Senator Elizabeth Warren defended the timing of her decision to release the results of a DNA test just ahead of the midterm elections, telling the Globe Tuesday that she went public as soon as possible to begin deflecting the constant taunting from the president and her Senate challengers.
“I have an election,” Warren said during an hour-long interview with the editorial board. “Donald Trump goes in front of crowds multiple times a week to attack me. Both of my opponents have made the same attack. I got this analysis back, and I made it public.”
The results, perhaps predictably, only triggered further attacks from Trump and other Republican critics, who quickly seized on the low end of the results — showing as little as 1/1,024th Native American blood — as ammunition for further mockery.

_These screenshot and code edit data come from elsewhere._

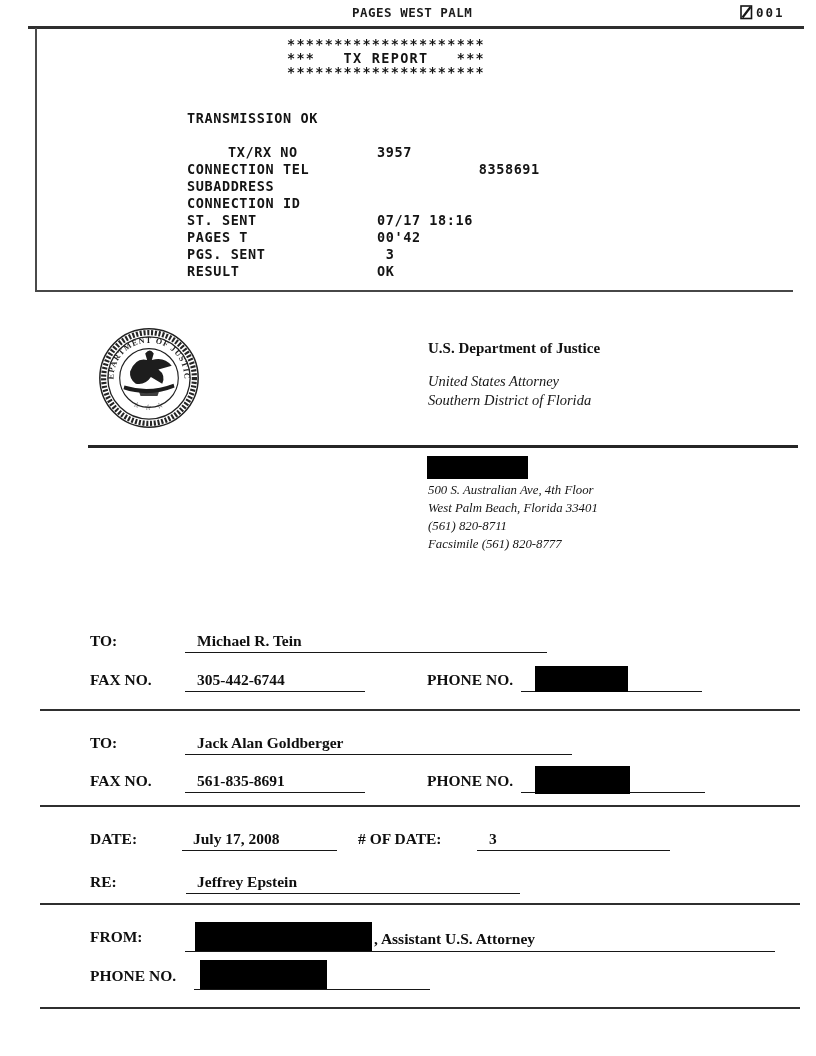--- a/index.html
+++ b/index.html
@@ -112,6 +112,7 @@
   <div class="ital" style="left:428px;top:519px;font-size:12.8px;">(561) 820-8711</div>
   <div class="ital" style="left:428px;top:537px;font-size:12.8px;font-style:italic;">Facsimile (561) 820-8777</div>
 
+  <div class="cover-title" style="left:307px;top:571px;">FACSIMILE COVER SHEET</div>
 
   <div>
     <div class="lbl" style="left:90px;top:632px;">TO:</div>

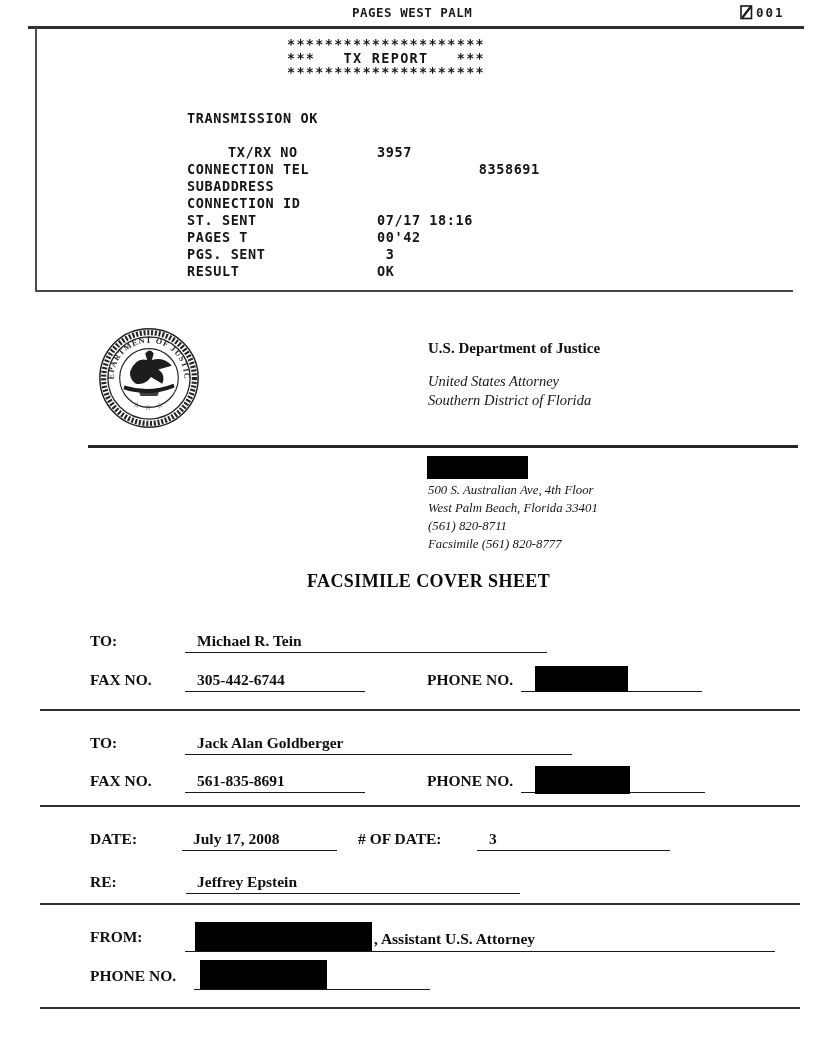--- a/index.html
+++ b/index.html
@@ -151,7 +151,7 @@
     <div class="val" style="left:193px;top:830px;">July 17, 2008</div>
     <div class="uline" style="left:182px;top:850px;width:155px;"></div>
 
-    <div class="lbl" style="left:358px;top:830px;"># OF DATE:</div>
+    <div class="lbl" style="left:358px;top:830px;"># OF COVER:</div>
     <div class="val" style="left:489px;top:830px;">3</div>
     <div class="uline" style="left:477px;top:850px;width:193px;"></div>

“Now that her claims of being of Indian heritage have turned out to be a scam and a lie, Elizabeth Warren should apologize for perpetrating this fraud against the American Public,” Trump said Tuesday morning as part of a Twitter tirade against the Cambridge Democrat.
Some Democrats have also criticized Warren’s timing on releasing the report — just weeks before the midterm elections on Nov. 6, when the party hopes to capitalize on a backlash against Trump to make inroads into the GOP’s majorities in Congress.
Pressed again if she made a mistake decades ago in listing herself in directories of minorities in academia, Warren emphasized she was thinking about her Native American ancestry, not any sort of claims to tribal citizenship, when she made those decisions.
“The distinction is: I’m not a citizen, never have claimed to be, and I wish I had been more mindful of that 30 years ago,” Warren said, noting that she has cousins who are tribal citizens. “I wish I had been clearer about that — been more mindful, is the word.”
Leadership of the Cherokee Nation have nonetheless criticized Warren for her move.
“Using a DNA test to lay claim to any connection to the Cherokee Nation or any tribal nation, even vaguely, is inappropriate and wrong,” Chuck Hoskin Jr., the secretary of state for the Cherokee Nation, said in a statement after Warren’s results went public.
“Honesty with Elizabeth Warren seems to be a foreign word,” Diehl said.
Warren has been attacked on the issue much more aggressively by the third candidate on the ballot, independent Shiva Ayyadurai of Belmont, whose main campaign slogan is “Only a real Indian can defeat a fake Indian.”
Warren said that any backlash or criticism that greeted her decision did not change her mind because it was the right thing to do.
“I know what it is, and I’m not going to hide it,” said Warren. “How do you sit here if you know what it is, and people ask, and you don’t give an answer? I don’t know how to do that and I don’t want to do that.”